▶ [Short exercise]: Print all of the data below line for line, with no changes, and leave the pictures out of your answer.

▶ [Entries supplied]:
>> Start
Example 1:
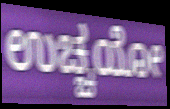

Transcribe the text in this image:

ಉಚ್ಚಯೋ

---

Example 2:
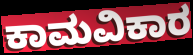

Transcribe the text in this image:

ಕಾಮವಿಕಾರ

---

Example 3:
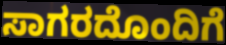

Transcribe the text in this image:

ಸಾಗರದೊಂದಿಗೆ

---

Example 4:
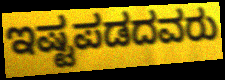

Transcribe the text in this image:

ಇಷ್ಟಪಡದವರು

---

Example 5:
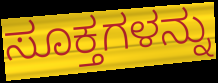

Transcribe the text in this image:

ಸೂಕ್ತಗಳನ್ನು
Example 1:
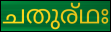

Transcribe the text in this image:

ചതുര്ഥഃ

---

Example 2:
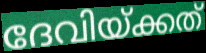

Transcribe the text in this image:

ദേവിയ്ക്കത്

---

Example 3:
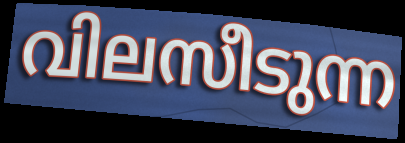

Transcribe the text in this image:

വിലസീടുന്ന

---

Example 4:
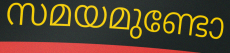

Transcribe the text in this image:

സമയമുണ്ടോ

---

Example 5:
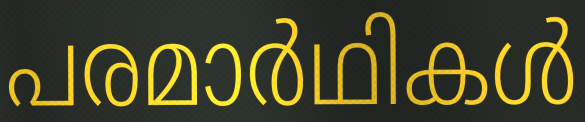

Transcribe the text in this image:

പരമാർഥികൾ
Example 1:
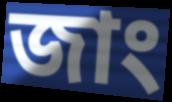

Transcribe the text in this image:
>> End
▶ [Answer below]:
Example 1:

Transcribe the text in this image:

ಉಚ್ಚಯೋ

---

Example 2:

Transcribe the text in this image:

ಕಾಮವಿಕಾರ

---

Example 3:

Transcribe the text in this image:

ಸಾಗರದೊಂದಿಗೆ

---

Example 4:

Transcribe the text in this image:

ಇಷ್ಟಪಡದವರು

---

Example 5:

Transcribe the text in this image:

ಸೂಕ್ತಗಳನ್ನು
Example 1:

Transcribe the text in this image:

ചതുര്ഥഃ

---

Example 2:

Transcribe the text in this image:

ദേവിയ്ക്കത്

---

Example 3:

Transcribe the text in this image:

വിലസീടുന്ന

---

Example 4:

Transcribe the text in this image:

സമയമുണ്ടോ

---

Example 5:

Transcribe the text in this image:

പരമാർഥികൾ
Example 1:

Transcribe the text in this image:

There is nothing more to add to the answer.